Le meilleur moyen de réduire l’influence d’Alexis Cossette-Trudel n’est pas d’en faire un martyr, parce que ses partisans vont se lever pour lui. La meilleure option est de le laisser être confronté à ce que l’avenir lui réserve : atteindre un plateau de popularité et laisser le mouvement mourir après la fin de la crise de la Covid ou devenir le chef d’une coalition d’insatisfaits qui formera un groupe de réflexion pour changer les choses. D’ici là, lui accorder l’antenne dans les médias traditionnels ne fera qu’accélérer sa prise de décision vers une option ou une l’autre.

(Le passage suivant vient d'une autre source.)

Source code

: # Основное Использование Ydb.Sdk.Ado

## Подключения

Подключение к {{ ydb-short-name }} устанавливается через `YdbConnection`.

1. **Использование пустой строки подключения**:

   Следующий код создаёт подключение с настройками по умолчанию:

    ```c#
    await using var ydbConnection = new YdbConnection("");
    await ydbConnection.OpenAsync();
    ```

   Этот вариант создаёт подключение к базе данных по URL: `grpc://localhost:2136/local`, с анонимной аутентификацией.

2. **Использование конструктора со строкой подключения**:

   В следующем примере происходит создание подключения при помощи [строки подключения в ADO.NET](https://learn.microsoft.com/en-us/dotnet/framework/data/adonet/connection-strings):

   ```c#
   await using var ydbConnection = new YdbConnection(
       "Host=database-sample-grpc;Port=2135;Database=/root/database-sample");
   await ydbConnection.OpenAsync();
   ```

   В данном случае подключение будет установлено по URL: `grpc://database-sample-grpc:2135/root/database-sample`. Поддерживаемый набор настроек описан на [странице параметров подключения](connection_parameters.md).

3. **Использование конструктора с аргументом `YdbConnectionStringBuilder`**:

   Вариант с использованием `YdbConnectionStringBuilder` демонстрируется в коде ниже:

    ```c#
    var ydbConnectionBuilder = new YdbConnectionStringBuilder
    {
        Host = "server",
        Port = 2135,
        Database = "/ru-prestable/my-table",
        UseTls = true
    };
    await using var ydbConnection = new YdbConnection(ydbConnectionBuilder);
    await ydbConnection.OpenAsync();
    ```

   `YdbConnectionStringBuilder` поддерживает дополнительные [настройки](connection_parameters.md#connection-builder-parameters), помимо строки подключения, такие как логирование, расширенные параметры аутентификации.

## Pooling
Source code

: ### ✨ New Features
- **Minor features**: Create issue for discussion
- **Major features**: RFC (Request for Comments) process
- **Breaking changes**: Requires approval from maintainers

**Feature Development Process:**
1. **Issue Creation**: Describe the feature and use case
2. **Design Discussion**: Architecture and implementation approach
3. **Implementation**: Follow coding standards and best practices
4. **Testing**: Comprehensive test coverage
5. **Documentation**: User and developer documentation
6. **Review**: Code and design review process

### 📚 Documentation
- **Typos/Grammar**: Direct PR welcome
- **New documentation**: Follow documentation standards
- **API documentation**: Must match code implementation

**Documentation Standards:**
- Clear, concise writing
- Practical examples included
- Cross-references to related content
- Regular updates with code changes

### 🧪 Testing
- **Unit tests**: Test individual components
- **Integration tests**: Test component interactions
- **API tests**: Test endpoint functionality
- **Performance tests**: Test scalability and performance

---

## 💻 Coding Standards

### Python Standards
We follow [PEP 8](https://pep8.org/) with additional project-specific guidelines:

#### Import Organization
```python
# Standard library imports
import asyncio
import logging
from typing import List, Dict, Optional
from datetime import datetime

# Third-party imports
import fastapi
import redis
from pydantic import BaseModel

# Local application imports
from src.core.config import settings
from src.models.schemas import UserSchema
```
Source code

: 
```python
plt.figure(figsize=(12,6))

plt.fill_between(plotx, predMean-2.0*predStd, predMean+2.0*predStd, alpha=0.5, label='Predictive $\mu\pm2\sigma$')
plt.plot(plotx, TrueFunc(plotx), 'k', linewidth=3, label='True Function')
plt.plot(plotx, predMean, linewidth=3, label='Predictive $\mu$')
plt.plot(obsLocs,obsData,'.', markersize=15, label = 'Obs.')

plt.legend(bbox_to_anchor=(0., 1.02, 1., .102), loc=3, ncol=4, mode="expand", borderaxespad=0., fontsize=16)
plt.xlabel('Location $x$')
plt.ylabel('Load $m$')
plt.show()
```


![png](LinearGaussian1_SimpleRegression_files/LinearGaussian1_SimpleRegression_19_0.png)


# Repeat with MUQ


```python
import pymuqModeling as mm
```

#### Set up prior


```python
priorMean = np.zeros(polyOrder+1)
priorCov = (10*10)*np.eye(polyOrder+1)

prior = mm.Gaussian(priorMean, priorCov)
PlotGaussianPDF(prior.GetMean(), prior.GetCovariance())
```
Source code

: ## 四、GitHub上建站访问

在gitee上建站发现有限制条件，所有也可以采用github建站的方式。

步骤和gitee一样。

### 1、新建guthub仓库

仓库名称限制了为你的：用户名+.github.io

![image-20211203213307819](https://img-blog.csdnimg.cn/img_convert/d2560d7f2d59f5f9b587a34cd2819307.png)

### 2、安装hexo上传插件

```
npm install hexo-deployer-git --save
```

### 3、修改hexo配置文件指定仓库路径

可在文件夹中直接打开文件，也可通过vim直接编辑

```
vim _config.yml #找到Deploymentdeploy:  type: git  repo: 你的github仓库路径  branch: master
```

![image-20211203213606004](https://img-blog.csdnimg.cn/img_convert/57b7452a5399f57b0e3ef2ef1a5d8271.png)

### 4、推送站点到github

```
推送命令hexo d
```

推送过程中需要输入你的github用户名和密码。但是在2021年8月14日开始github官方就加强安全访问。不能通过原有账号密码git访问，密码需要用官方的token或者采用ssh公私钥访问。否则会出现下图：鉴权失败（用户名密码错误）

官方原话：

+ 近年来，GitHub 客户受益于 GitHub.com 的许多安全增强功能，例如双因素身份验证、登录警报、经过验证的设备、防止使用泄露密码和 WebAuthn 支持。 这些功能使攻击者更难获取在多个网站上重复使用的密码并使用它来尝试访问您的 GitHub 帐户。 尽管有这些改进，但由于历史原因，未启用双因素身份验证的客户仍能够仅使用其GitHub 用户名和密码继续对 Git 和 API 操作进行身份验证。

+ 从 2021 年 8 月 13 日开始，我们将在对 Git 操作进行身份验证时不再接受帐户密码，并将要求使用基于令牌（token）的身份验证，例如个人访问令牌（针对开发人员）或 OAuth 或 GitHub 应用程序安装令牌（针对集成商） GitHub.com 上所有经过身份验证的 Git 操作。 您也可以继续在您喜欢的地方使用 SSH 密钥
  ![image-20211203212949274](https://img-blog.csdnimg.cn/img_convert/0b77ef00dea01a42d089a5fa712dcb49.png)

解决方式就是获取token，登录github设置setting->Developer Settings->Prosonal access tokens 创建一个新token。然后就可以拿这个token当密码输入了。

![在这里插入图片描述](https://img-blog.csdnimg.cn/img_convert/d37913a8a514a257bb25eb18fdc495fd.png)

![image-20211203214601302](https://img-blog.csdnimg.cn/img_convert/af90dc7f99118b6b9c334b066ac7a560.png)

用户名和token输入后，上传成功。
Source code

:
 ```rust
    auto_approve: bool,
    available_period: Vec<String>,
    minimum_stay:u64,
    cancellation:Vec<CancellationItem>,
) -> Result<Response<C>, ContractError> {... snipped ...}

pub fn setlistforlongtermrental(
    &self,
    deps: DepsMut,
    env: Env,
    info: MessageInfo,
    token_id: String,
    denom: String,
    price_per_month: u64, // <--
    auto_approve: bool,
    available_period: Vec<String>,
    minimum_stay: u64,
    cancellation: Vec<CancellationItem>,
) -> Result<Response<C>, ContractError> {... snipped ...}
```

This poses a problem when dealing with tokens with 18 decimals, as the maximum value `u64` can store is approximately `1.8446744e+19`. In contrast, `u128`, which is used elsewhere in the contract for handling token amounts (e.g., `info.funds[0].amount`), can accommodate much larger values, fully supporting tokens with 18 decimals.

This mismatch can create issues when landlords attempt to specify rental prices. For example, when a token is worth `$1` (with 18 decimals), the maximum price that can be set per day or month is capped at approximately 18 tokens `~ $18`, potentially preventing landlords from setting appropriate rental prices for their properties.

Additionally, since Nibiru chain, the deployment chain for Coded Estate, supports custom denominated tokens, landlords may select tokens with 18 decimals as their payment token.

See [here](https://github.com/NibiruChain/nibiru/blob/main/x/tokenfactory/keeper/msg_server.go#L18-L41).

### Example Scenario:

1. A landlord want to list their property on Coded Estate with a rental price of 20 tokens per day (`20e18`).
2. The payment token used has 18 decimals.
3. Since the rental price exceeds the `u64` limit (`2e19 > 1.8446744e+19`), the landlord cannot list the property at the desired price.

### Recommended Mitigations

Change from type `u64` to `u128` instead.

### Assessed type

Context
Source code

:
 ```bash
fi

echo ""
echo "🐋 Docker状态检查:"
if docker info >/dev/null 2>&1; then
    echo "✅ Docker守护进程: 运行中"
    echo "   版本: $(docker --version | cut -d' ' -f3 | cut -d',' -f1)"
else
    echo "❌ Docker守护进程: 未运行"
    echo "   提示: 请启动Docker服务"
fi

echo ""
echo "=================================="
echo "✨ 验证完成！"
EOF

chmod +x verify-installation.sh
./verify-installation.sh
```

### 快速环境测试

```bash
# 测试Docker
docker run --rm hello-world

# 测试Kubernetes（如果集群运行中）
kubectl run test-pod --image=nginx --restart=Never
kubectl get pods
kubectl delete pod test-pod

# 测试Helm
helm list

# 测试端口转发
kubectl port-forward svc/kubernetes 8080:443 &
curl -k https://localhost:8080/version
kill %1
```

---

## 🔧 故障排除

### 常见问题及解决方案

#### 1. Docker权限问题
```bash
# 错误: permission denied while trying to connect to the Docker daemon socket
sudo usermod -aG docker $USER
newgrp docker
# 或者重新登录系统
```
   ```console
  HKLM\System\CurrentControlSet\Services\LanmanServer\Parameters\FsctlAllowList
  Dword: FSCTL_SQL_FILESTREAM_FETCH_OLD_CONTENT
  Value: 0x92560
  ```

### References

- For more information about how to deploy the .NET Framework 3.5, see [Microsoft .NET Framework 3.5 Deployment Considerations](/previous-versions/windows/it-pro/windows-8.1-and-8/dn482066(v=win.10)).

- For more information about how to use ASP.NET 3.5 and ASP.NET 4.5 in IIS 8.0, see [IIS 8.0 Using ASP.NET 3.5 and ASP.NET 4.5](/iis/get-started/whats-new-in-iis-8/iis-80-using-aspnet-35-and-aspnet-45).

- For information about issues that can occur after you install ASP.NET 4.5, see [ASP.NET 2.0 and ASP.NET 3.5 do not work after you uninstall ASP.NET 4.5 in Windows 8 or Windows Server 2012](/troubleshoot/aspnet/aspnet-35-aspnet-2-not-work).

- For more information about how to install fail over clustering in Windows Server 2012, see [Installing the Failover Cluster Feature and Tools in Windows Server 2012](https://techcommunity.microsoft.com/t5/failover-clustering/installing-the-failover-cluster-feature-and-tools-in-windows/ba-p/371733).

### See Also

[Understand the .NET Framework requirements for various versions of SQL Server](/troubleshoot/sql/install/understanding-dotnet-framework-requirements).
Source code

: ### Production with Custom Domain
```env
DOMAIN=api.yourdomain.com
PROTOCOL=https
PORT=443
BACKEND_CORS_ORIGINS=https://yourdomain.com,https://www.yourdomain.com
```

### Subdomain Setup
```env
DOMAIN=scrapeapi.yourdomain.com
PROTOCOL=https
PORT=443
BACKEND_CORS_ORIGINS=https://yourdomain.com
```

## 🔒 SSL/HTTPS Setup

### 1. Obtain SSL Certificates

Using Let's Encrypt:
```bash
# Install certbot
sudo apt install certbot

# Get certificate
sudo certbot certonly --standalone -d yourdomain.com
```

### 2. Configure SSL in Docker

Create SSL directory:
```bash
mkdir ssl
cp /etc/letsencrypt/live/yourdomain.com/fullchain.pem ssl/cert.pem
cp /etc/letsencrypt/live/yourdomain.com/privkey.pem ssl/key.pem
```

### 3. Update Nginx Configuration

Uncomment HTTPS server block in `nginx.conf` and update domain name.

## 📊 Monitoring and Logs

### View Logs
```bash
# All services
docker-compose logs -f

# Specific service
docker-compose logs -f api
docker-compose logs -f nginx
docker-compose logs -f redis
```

Alexis Cossette-Trudel sait que sa popularité atteindra son apogée d’ici la fin de la crise actuelle. Si son but est de changer les mentalités, il n’aura pas le choix de former une coalition. Si c’est dans cette voie qu’il choisit de se diriger, il devra recentrer son discours, donner les allures d’un homme qui a muri, comme cela a été le cas pour Gabriel Nadeau-Dubois lorsqu’il a joint les rangs de Québec solidaire.

Ce n’est qu’une question de temps, Alexis Cossette-Trudel devra changer son orientation s’il veut changer un tant soit peu les mentalités. À défaut de quoi, il finira par se peinturer dans le coin.

Deux contre une

Trois options s’offrent donc à lui : devenir un gourou qui s’éteint, se transformer en un Gabriel Nadeau-Dubois de droite ou finir en martyr. Dans les deux premiers cas, le choix lui revient. Dans le dernier, la balle est dans le camp de la haute direction de Facebook. En retirant ses comptes d’un réseau social aussi populaire, Facebook fait de lui un martyr, ce qui renforcera son aura de gourou. C’est pourquoi je crois que cette intervention de Facebook s’avère contre-productive.

Qui sera le prochain?

Maintenant, si les réseaux sociaux se mettent à adhérer de plus en plus aux dogmes de la pensée unique, qui seront les prochaines victimes? Les pro-vie, ceux qui s’opposent à l’euthanasie, les communautés de foi théiste, les barslowites? La question laisse à réfléchir et demande une réponse!